*Exercise*. In the entries that follow, the line with "through the list." opens the range and the line with "## Conclusion" closes it; repeat that range exactly, both lines included.

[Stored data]
===

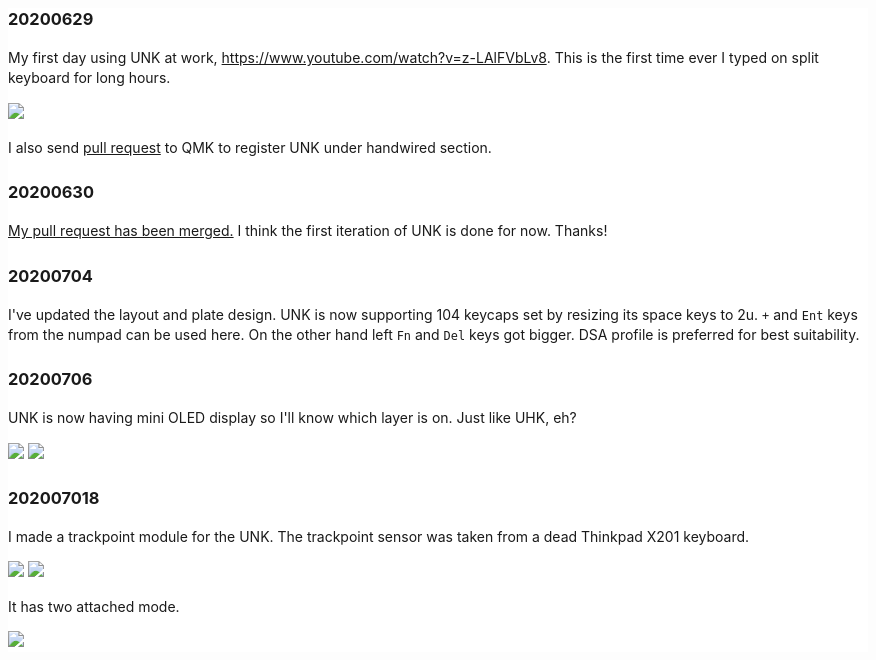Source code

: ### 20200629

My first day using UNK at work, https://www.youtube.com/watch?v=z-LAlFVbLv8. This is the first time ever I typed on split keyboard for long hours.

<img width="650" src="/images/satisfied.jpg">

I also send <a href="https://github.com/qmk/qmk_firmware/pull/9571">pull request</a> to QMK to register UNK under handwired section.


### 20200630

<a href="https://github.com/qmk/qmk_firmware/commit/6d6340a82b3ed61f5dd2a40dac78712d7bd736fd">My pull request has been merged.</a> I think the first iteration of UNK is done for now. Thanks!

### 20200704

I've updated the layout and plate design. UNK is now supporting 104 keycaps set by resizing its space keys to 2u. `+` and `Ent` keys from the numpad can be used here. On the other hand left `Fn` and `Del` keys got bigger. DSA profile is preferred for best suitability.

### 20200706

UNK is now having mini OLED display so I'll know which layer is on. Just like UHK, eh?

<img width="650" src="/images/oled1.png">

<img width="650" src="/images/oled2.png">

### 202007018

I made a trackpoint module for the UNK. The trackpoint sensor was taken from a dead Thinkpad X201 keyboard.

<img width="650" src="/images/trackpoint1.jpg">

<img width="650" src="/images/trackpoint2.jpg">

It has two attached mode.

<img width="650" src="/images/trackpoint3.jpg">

===

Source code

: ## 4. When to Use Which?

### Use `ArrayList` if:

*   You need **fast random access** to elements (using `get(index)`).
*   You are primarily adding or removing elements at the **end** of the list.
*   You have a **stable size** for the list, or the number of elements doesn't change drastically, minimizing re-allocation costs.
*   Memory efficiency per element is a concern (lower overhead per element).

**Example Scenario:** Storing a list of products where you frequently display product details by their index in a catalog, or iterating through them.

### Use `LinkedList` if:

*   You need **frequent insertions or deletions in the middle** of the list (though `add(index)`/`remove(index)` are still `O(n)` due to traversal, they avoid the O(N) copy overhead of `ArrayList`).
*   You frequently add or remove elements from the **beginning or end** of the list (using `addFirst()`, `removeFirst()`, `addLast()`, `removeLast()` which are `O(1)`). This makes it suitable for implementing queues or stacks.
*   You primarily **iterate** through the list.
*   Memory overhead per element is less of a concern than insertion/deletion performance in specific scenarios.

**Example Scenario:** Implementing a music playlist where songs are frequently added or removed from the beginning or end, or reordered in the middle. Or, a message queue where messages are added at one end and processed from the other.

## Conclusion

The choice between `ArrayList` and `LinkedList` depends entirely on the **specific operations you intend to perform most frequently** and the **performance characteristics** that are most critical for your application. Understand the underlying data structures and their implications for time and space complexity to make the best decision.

===

*Task output*.
*   You primarily **iterate** through the list.
*   Memory overhead per element is less of a concern than insertion/deletion performance in specific scenarios.

**Example Scenario:** Implementing a music playlist where songs are frequently added or removed from the beginning or end, or reordered in the middle. Or, a message queue where messages are added at one end and processed from the other.

## Conclusion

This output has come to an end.